Of course, cetaceans also maintain a high degree of insulating blubber whose lipid composition varies within and among species. These differences in blubber types led to preferential selection of some species over others by whalers. The lipid content of blubber determines the thermal conductivity of the animal: more heat is retained when the lipid concentration is higher. Thus, tropical species tend to have thinner blubber with a lower lipid concentration than temperate and cold-water species. Dolphins (and probably other cetaceans) may gain or lose blubber in response to colder or warmer conditions (see Berta and Sumich 1999 for further discussion).

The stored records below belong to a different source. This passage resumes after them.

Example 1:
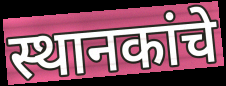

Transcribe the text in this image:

स्थानकांचे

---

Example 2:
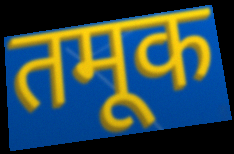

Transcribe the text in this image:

तमूक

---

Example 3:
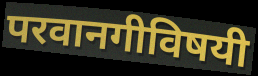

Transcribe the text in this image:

परवानगीविषयी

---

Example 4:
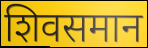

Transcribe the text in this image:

शिवसमान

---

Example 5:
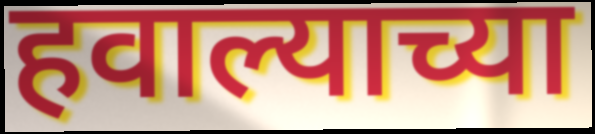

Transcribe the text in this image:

हवाल्याच्या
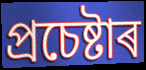
প্ৰচেষ্টাৰ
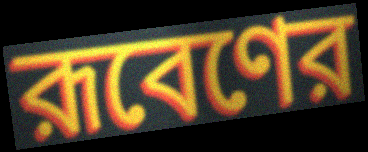
রূবেণের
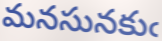
మనసునకుఁ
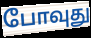
போவுது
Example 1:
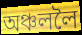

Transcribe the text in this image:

অঞ্চললৈ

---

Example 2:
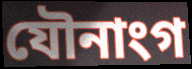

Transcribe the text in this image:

যৌনাংগ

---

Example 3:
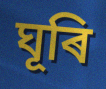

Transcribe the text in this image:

ঘূৰি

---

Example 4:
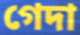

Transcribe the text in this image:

গেদা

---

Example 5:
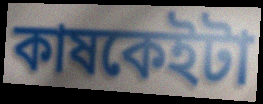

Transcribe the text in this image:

কাষকেইটা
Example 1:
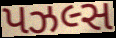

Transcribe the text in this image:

પઝલ્સ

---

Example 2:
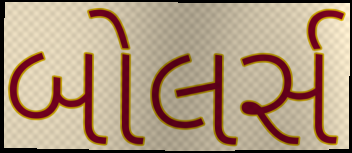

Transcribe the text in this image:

બોલર્સ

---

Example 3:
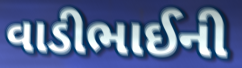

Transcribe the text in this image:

વાડીભાઈની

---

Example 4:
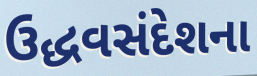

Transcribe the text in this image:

ઉદ્ધવસંદેશના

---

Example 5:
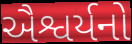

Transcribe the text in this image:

ઐશ્વર્યનો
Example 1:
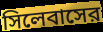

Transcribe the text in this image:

সিলেবাসের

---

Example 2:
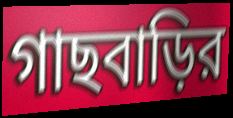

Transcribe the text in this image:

গাছবাড়ির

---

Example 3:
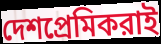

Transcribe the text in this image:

দেশপ্রেমিকরাই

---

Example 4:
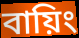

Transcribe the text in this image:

বায়িং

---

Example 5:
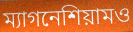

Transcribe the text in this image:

ম্যাগনেশিয়ামও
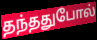
தந்ததுபோல்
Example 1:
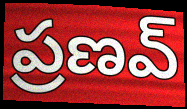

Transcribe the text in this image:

ప్రణవ్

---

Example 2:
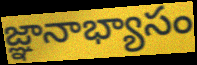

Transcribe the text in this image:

జ్ఞానాభ్యాసం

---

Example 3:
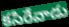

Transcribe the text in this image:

కసిరేవాడు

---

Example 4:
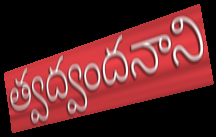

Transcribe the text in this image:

త్వద్వందనాని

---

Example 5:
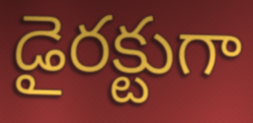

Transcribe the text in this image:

డైరక్టుగా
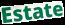
Estate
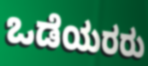
ಒಡೆಯರರು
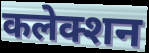
कलेक्शन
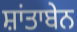
ਸ਼ਾਂਤਾਬੇਨ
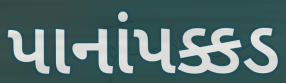
પાનાંપક્કડ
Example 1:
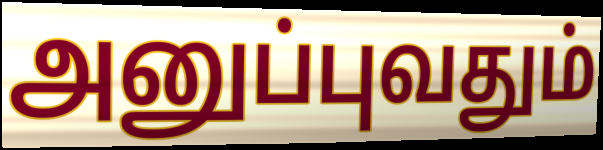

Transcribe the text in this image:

அனுப்புவதும்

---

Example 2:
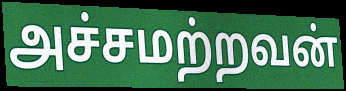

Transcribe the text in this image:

அச்சமற்றவன்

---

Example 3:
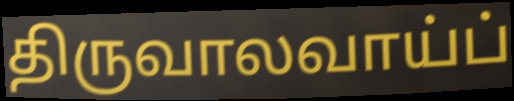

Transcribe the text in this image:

திருவாலவாய்ப்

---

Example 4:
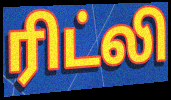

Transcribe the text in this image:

ரிட்லி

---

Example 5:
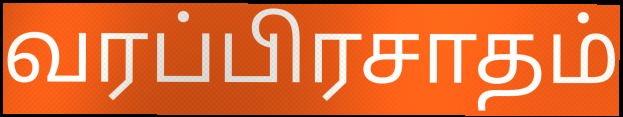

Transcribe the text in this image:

வரப்பிரசாதம்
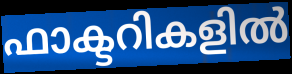
ഫാക്ടറികളിൽ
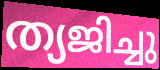
ത്യജിച്ചു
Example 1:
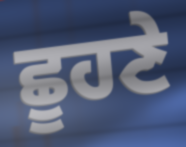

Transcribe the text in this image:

ਛੂਹਣੇ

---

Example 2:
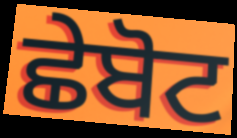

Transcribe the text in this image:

ਛੇਬੋਟ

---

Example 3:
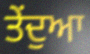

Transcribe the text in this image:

ਤੇਂਦੁਆ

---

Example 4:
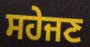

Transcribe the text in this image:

ਸਹੇਜਣ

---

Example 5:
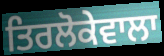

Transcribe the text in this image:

ਤਿਰਲੋਕੇਵਾਲਾ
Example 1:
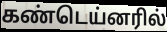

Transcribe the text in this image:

கண்டெய்னரில்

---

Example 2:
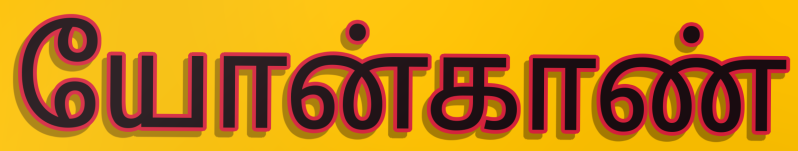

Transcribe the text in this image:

யோன்காண்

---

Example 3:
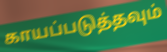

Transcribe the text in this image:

காயப்படுத்தவும்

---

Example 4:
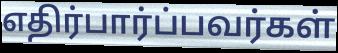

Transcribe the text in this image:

எதிர்பார்ப்பவர்கள்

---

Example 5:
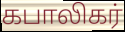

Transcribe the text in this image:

கபாலிகர்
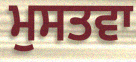
ਮੁਸਤਵਾ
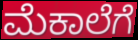
ಮೆಕಾಲೆಗೆ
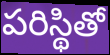
పరిస్థితో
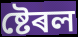
ষ্টেৰল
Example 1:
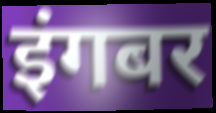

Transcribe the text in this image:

इंगबर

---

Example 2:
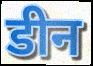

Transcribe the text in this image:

डीन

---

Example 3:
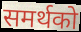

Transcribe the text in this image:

समर्थको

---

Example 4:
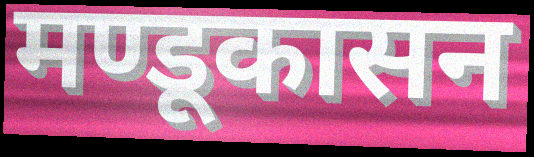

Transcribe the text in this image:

मण्डूकासन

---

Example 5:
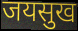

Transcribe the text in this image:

जयसुख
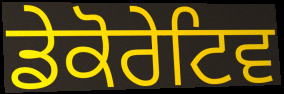
ਡੇਕੋਰੇਟਿਵ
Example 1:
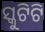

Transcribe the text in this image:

ସ୍କୁଟିଟି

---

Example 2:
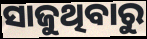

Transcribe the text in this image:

ସାଜୁଥିବାରୁ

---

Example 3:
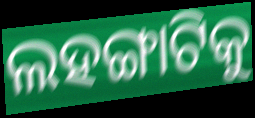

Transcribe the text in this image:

ଲହଙ୍ଗାଟିକୁ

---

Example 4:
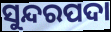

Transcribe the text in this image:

ସୁନ୍ଦରପଦା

Transformation of a land-based mammal to an aquatic one also demanded greater brain-power. The cetacean brain is second only to humans in degree of encephalization—a measure of the size of the brain versus the weight of the animal. Cetacean brains exhibit considerable differences from other mammals, including reduction of the olfactory and limbic lobes, as might be expected and enlargement of brain regions involved in auditory functions and enlargement and elaboration of the neocortex, involved in cognitive and behavioral activities. Given the diverse and advanced behaviors of dolphins, it may not be surprising that they exhibit highly developed brains. However, it is not as apparent what caused the development of such highly a highly sophisticated brain. To answer that, we must look at the environment in which cetaceans evolved and speculate on the selective pressures that may have shaped their evolution.
Note 1: Many aspects of evolution remain controversial, even among scientists, yet the occurrence of evolution on our planet is indisputable, at least among rational-minded people. An excellent overview of evolution and the evidence that supports it can be found at the Talk Origins web site, http://www.talkorigins.org/. See especially their FAQ.
Note 2: Many textbooks, web sites, and documentaries continue to promote the “wolf-ancestor” theory for the evolution of whales, an idea that appears rejected. However, as additional cetacean fossils are found and more complete genomic sequences are compared, the phylogenetic relationships among cetaceans may change. It is always advisable to check your sources and draw conclusions based on multiple authors, present company included.
Note 3: An excellent overview of the evolution of the jaw in vertebrates and its relationship to the development of the inner ear of mammals can be found in Gould’s Dinosaur in a Haystack (1995).